Chen Handong, a rich, well-connected Beijing businessman, is known for getting what he wants—at work as well as at play. In fact, both men and women gravitate to him, and he has no trouble attracting sexual partners for short flings and longer-term hookups. But when he meets handsome Lan Yu, a 16-year-old college student, he is immediately smitten. Lan Yu is initially wary of the older man—Handong is 27 when they first meet in 1987—and it takes some wooing to get him into Handong’s bed. Once enticed, however, he enters into a decadelong, on-again, off-again liaison that brings the pair great joy as well as great agitation and pain. As the story unfolds, the shifting social and political mores of urban China come into sharp focus, and student uprisings, including the Tiananmen Square massacre, the rise of the entrepreneurial community, and the unraveling of communist values, become important backdrops to the story. So does the underground gay scene, with clubs and dance halls hidden from public view but an open secret among those in the know.
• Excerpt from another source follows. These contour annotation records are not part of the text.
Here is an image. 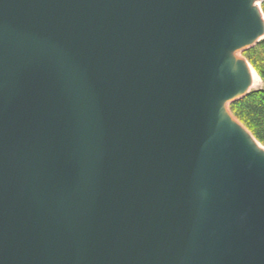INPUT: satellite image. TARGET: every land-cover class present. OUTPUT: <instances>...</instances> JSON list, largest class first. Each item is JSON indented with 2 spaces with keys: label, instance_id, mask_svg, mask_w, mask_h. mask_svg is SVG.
Masks as SVG:
<instances>
[{
  "label": "water",
  "instance_id": "1",
  "mask_svg": "<svg viewBox=\"0 0 264 264\" xmlns=\"http://www.w3.org/2000/svg\"><path fill=\"white\" fill-rule=\"evenodd\" d=\"M255 1L0 0V264H264Z\"/></svg>",
  "mask_w": 264,
  "mask_h": 264
},
{
  "label": "trees",
  "instance_id": "2",
  "mask_svg": "<svg viewBox=\"0 0 264 264\" xmlns=\"http://www.w3.org/2000/svg\"><path fill=\"white\" fill-rule=\"evenodd\" d=\"M264 15V0L260 2ZM241 55L255 70L263 86L252 89L243 97L229 103L231 114L264 146V39L243 50Z\"/></svg>",
  "mask_w": 264,
  "mask_h": 264
},
{
  "label": "bare ground",
  "instance_id": "3",
  "mask_svg": "<svg viewBox=\"0 0 264 264\" xmlns=\"http://www.w3.org/2000/svg\"><path fill=\"white\" fill-rule=\"evenodd\" d=\"M253 7L259 12V17H260V20H261V26H262V29H263V35H262V38H264V16L263 14L261 13L260 11V3L259 1H255L253 3ZM240 52V51H239ZM240 54V53H239ZM238 54V55H239ZM237 55V56H238ZM239 57V56H238ZM245 67L247 69V72H248V76H249V87L247 90H250L251 88H254L257 86L258 84V75L257 73L255 72V70L251 67V65L247 62V60H245ZM227 106V105H226ZM231 118L233 119V121L239 126V128L241 129L243 135L245 136L246 140L249 142V144L255 149L257 150L258 152L260 153H263L264 154V147L251 135V133L246 130L243 126H241L238 121L233 117L231 116Z\"/></svg>",
  "mask_w": 264,
  "mask_h": 264
},
{
  "label": "rangeland",
  "instance_id": "4",
  "mask_svg": "<svg viewBox=\"0 0 264 264\" xmlns=\"http://www.w3.org/2000/svg\"><path fill=\"white\" fill-rule=\"evenodd\" d=\"M260 9V8H259ZM261 11V10H260ZM262 13V12H261ZM263 14V13H262ZM264 16V15H263ZM240 53V54H239ZM239 54V55H238ZM236 55H238V56H241V52H237L236 53ZM259 77V76H258ZM258 84H257V86L256 87H254V88H251L250 90H252V89H256V88H260V87H262L263 86V82L261 81V79L260 78H258ZM262 145V144H261ZM263 146V145H262ZM264 147V146H263Z\"/></svg>",
  "mask_w": 264,
  "mask_h": 264
}]
</instances>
Similarly, homophobia and the pressure on youth to marry and have children are palpable and cause Handong to enter into a tempestuous, if short-lived, marriage to materialistic Lin Ping. There is melodrama here, but the novel—first published online in 1998 by a still pseudonymous author, then made into a movie by Taiwanese director Stanley Kwan in 2001, and subsequently rewritten and expanded by the author—captures the reality of a homophobic society and the pressures placed on gay men (and presumably women) to deny their essence and live less-than-fully-realized lives.
A riveting, if slightly dated, look at China’s gay male community.